Stored data entries
—————

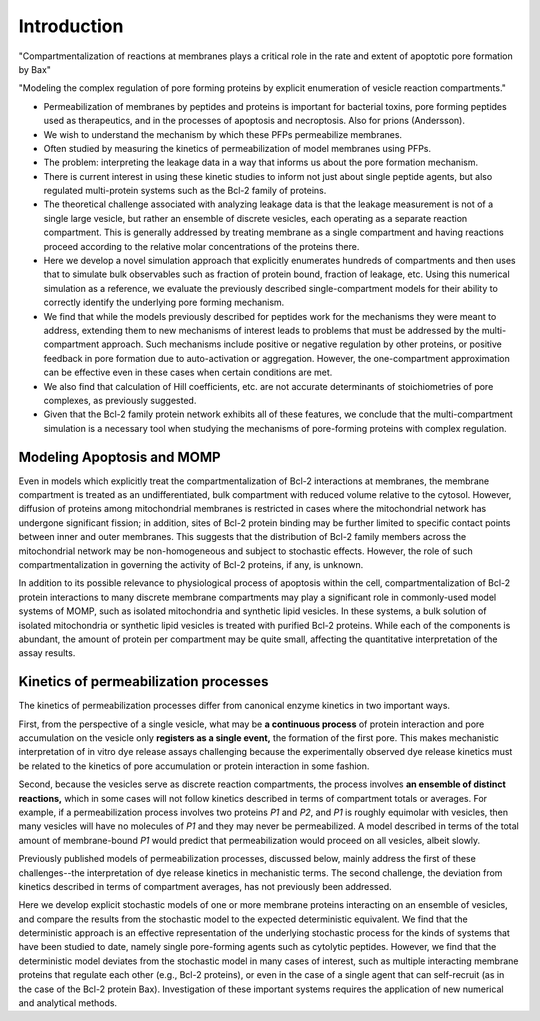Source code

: .. _stochastic_models_intro:

Introduction
============

"Compartmentalization of reactions at membranes plays a critical role in the
rate and extent of apoptotic pore formation by Bax"

"Modeling the complex regulation of pore forming proteins by explicit
enumeration of vesicle reaction compartments."

* Permeabilization of membranes by peptides and proteins is important for
  bacterial toxins, pore forming peptides used as therapeutics, and in the
  processes of apoptosis and necroptosis. Also for prions (Andersson).

* We wish to understand the mechanism by which these PFPs permeabilize
  membranes.

* Often studied by measuring the kinetics of permeabilization of model
  membranes using PFPs.

* The problem: interpreting the leakage data in a way that informs us about the
  pore formation mechanism.

* There is current interest in using these kinetic studies to inform not just
  about single peptide agents, but also regulated multi-protein systems such as
  the Bcl-2 family of proteins.

* The theoretical challenge associated with analyzing leakage data is that the
  leakage measurement is not of a single large vesicle, but rather an ensemble
  of discrete vesicles, each operating as a separate reaction compartment. This
  is generally addressed by treating membrane as a single compartment and
  having reactions proceed according to the relative molar concentrations of
  the proteins there.

* Here we develop a novel simulation approach that explicitly enumerates
  hundreds of compartments and then uses that to simulate bulk observables
  such as fraction of protein bound, fraction of leakage, etc. Using this
  numerical simulation as a reference, we evaluate the previously described
  single-compartment models for their ability to correctly identify the
  underlying pore forming mechanism.

* We find that while the models previously described for peptides work for the
  mechanisms they were meant to address, extending them to new mechanisms of
  interest leads to problems that must be addressed by the multi-compartment
  approach. Such mechanisms include positive or negative regulation by other
  proteins, or positive feedback in pore formation due to auto-activation or
  aggregation. However, the one-compartment approximation can be effective even
  in these cases when certain conditions are met.

* We also find that calculation of Hill coefficients, etc. are not accurate
  determinants of stoichiometries of pore complexes, as previously suggested.

* Given that the Bcl-2 family protein network exhibits all of these features,
  we conclude that the multi-compartment simulation is a necessary tool when
  studying the mechanisms of pore-forming proteins with complex regulation.

Modeling Apoptosis and MOMP
---------------------------

Even in models which explicitly treat the compartmentalization of Bcl-2
interactions at membranes, the membrane compartment is treated as an
undifferentiated, bulk compartment with reduced volume relative to the cytosol.
However, diffusion of proteins among mitochondrial membranes is restricted in
cases where the mitochondrial network has undergone significant fission; in
addition, sites of Bcl-2 protein binding may be further limited to specific
contact points between inner and outer membranes. This suggests that the
distribution of Bcl-2 family members across the mitochondrial network may be
non-homogeneous and subject to stochastic effects. However, the role of such
compartmentalization in governing the activity of Bcl-2 proteins, if any, is
unknown.

In addition to its possible relevance to physiological process of apoptosis
within the cell, compartmentalization of Bcl-2 protein interactions to many
discrete membrane compartments may play a significant role in commonly-used
model systems of MOMP, such as isolated mitochondria and synthetic lipid
vesicles. In these systems, a bulk solution of isolated mitochondria or
synthetic lipid vesicles is treated with purified Bcl-2 proteins.  While each
of the components is abundant, the amount of protein per compartment may be
quite small, affecting the quantitative interpretation of the assay results.

Kinetics of permeabilization processes
--------------------------------------

The kinetics of permeabilization processes differ from canonical enzyme
kinetics in two important ways.

First, from the perspective of a single vesicle, what may be **a continuous
process** of protein interaction and pore accumulation on the vesicle only
**registers as a single event,** the formation of the first pore. This makes
mechanistic interpretation of in vitro dye release assays challenging because
the experimentally observed dye release kinetics must be related to the
kinetics of pore accumulation or protein interaction in some fashion.

Second, because the vesicles serve as discrete reaction compartments, the
process involves **an ensemble of distinct reactions,** which in some cases
will not follow kinetics described in terms of compartment totals or averages.
For example, if a permeabilization process involves two proteins `P1` and `P2`,
and `P1` is roughly equimolar with vesicles, then many vesicles will have no
molecules of `P1` and they may never be permeabilized. A model described in
terms of the total amount of membrane-bound `P1` would predict that permeabilization would proceed on all vesicles, albeit slowly.

Previously published models of permeabilization processes, discussed below,
mainly address the first of these challenges--the interpretation of dye release
kinetics in mechanistic terms. The second challenge, the deviation from
kinetics described in terms of compartment averages, has not previously been
addressed.

Here we develop explicit stochastic models of one or more membrane proteins
interacting on an ensemble of vesicles, and compare the results
from the stochastic model to the expected deterministic equivalent.  We find
that the deterministic approach is an effective representation of the
underlying stochastic process for the kinds of systems that have been studied
to date, namely single pore-forming agents such as cytolytic peptides. However,
we find that the deterministic model deviates from the stochastic model in many
cases of interest, such as multiple interacting membrane proteins that regulate
each other (e.g., Bcl-2 proteins), or even in the case of a single agent that
can self-recruit (as in the case of the Bcl-2 protein Bax). Investigation
of these important systems requires the application of new numerical and
analytical methods.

—————

-- Task to carry out --
Would you restate the records above word for word and exclude the pictures?

-- Exercise result --
Source code

: .. _stochastic_models_intro:

Introduction
============

"Compartmentalization of reactions at membranes plays a critical role in the
rate and extent of apoptotic pore formation by Bax"

"Modeling the complex regulation of pore forming proteins by explicit
enumeration of vesicle reaction compartments."

* Permeabilization of membranes by peptides and proteins is important for
  bacterial toxins, pore forming peptides used as therapeutics, and in the
  processes of apoptosis and necroptosis. Also for prions (Andersson).

* We wish to understand the mechanism by which these PFPs permeabilize
  membranes.

* Often studied by measuring the kinetics of permeabilization of model
  membranes using PFPs.

* The problem: interpreting the leakage data in a way that informs us about the
  pore formation mechanism.

* There is current interest in using these kinetic studies to inform not just
  about single peptide agents, but also regulated multi-protein systems such as
  the Bcl-2 family of proteins.

* The theoretical challenge associated with analyzing leakage data is that the
  leakage measurement is not of a single large vesicle, but rather an ensemble
  of discrete vesicles, each operating as a separate reaction compartment. This
  is generally addressed by treating membrane as a single compartment and
  having reactions proceed according to the relative molar concentrations of
  the proteins there.

* Here we develop a novel simulation approach that explicitly enumerates
  hundreds of compartments and then uses that to simulate bulk observables
  such as fraction of protein bound, fraction of leakage, etc. Using this
  numerical simulation as a reference, we evaluate the previously described
  single-compartment models for their ability to correctly identify the
  underlying pore forming mechanism.

* We find that while the models previously described for peptides work for the
  mechanisms they were meant to address, extending them to new mechanisms of
  interest leads to problems that must be addressed by the multi-compartment
  approach. Such mechanisms include positive or negative regulation by other
  proteins, or positive feedback in pore formation due to auto-activation or
  aggregation. However, the one-compartment approximation can be effective even
  in these cases when certain conditions are met.

* We also find that calculation of Hill coefficients, etc. are not accurate
  determinants of stoichiometries of pore complexes, as previously suggested.

* Given that the Bcl-2 family protein network exhibits all of these features,
  we conclude that the multi-compartment simulation is a necessary tool when
  studying the mechanisms of pore-forming proteins with complex regulation.

Modeling Apoptosis and MOMP
---------------------------

Even in models which explicitly treat the compartmentalization of Bcl-2
interactions at membranes, the membrane compartment is treated as an
undifferentiated, bulk compartment with reduced volume relative to the cytosol.
However, diffusion of proteins among mitochondrial membranes is restricted in
cases where the mitochondrial network has undergone significant fission; in
addition, sites of Bcl-2 protein binding may be further limited to specific
contact points between inner and outer membranes. This suggests that the
distribution of Bcl-2 family members across the mitochondrial network may be
non-homogeneous and subject to stochastic effects. However, the role of such
compartmentalization in governing the activity of Bcl-2 proteins, if any, is
unknown.

In addition to its possible relevance to physiological process of apoptosis
within the cell, compartmentalization of Bcl-2 protein interactions to many
discrete membrane compartments may play a significant role in commonly-used
model systems of MOMP, such as isolated mitochondria and synthetic lipid
vesicles. In these systems, a bulk solution of isolated mitochondria or
synthetic lipid vesicles is treated with purified Bcl-2 proteins.  While each
of the components is abundant, the amount of protein per compartment may be
quite small, affecting the quantitative interpretation of the assay results.

Kinetics of permeabilization processes
--------------------------------------

The kinetics of permeabilization processes differ from canonical enzyme
kinetics in two important ways.

First, from the perspective of a single vesicle, what may be **a continuous
process** of protein interaction and pore accumulation on the vesicle only
**registers as a single event,** the formation of the first pore. This makes
mechanistic interpretation of in vitro dye release assays challenging because
the experimentally observed dye release kinetics must be related to the
kinetics of pore accumulation or protein interaction in some fashion.

Second, because the vesicles serve as discrete reaction compartments, the
process involves **an ensemble of distinct reactions,** which in some cases
will not follow kinetics described in terms of compartment totals or averages.
For example, if a permeabilization process involves two proteins `P1` and `P2`,
and `P1` is roughly equimolar with vesicles, then many vesicles will have no
molecules of `P1` and they may never be permeabilized. A model described in
terms of the total amount of membrane-bound `P1` would predict that permeabilization would proceed on all vesicles, albeit slowly.

Previously published models of permeabilization processes, discussed below,
mainly address the first of these challenges--the interpretation of dye release
kinetics in mechanistic terms. The second challenge, the deviation from
kinetics described in terms of compartment averages, has not previously been
addressed.

Here we develop explicit stochastic models of one or more membrane proteins
interacting on an ensemble of vesicles, and compare the results
from the stochastic model to the expected deterministic equivalent.  We find
that the deterministic approach is an effective representation of the
underlying stochastic process for the kinds of systems that have been studied
to date, namely single pore-forming agents such as cytolytic peptides. However,
we find that the deterministic model deviates from the stochastic model in many
cases of interest, such as multiple interacting membrane proteins that regulate
each other (e.g., Bcl-2 proteins), or even in the case of a single agent that
can self-recruit (as in the case of the Bcl-2 protein Bax). Investigation
of these important systems requires the application of new numerical and
analytical methods.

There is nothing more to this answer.